Fraktur penis dapat terjadi dimana saja di batang penis atau di dasar penis. Gambaran
lambat dari fraktur penis dapat menyerupai penyakit Peyronie. Cedera uretra dapat
terjadi bersamaan dan harus disingkirkan dengan menggunakan uretrogram
retrograde. (2)
Trauma seksual seiring dengan rupture uretra atau rupture testis atau ligamen penis.
Cedera ligament penis dapat dijumpai dengan angulasi abnormal, deviasi, atau
dislokasi atau sebagai penis yang tidak dapat berereksi. Banyak kasus fraktur penis
membutuhkan eksplorasi operasi untuk membersihkan jaringan, mengangkat
hematoma, dan menutup defek di tunika albuginea. Disarankan insisi penoskrotal
dengan eversi badan corporal untuk memperoleh akses ke tempat trauma. (2)

3. Trauma Vaskular Penis


Trauma seksual pada vena dorsalis penis superficial dapat mengakibatkan trombosis
vena dan adanya nyeri saat ereksi, ekimosis, dan terabanya trombosis vena pada
 permukaan dorsal penis. Ruptur vena dorsalis dalam penis dapat menyerupai fraktur 
 penis. Traumatik limfangitis sehabis hubungan seksual dapat berupa sulkus koronal
yang nodular, tegang, dan bengkak sirkumferensial. Pasien dengan koagulapati oleh
sebab apapun lebih rawan terhadap trauma vascular penis. Laserasi pada arteri
frenular dapat terjadi selama hubungan seksual. Untuk pasien dengan arteri frenulum
yang menetes, arteri tersebut harus diikat secara operasi, dan jika diindikasikan
dilakukan sirkumsisi. (2)

Skrotum
Trauma pada skrotum relatif jarang terjadi. Insidensi puncak terjadi pada usia antara
10-30 tahun.

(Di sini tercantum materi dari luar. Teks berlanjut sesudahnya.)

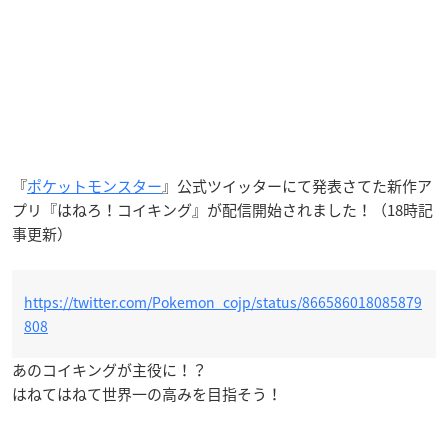
『
ポケットモンスター
』公式ツイッターにて発表さてた新作ア
プリ『はねろ！コイキング』が配信開始されました！（18時記
事更新）
https://twitter.com/Pokemon_cojp/status/866586018085879
808
あのコイキングが主役に！？
はねてはねて世界一の高みを目指そう！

Rasa malu yang berhubungan dengan trauma atau mekanismenya sering
menimbulkan gambaran klinis yang terlambat. Pemeriksaan fisik harus menilai
integritas corporal dan mencari adanya darah pada meatus yang mungkin
mengindikasikan trauma uretra. Uretrografi retrograde dilakukan jika dicurigai
adanya cedera uretra. Pencitraan dengan Color Doppler pada testis harus dilakukan
keadaan umum dan tanda-tanda vital harus selalu diperbaiki/dipertahankan, sebelum
melangkah ke pengobatan yang lebih spesifik.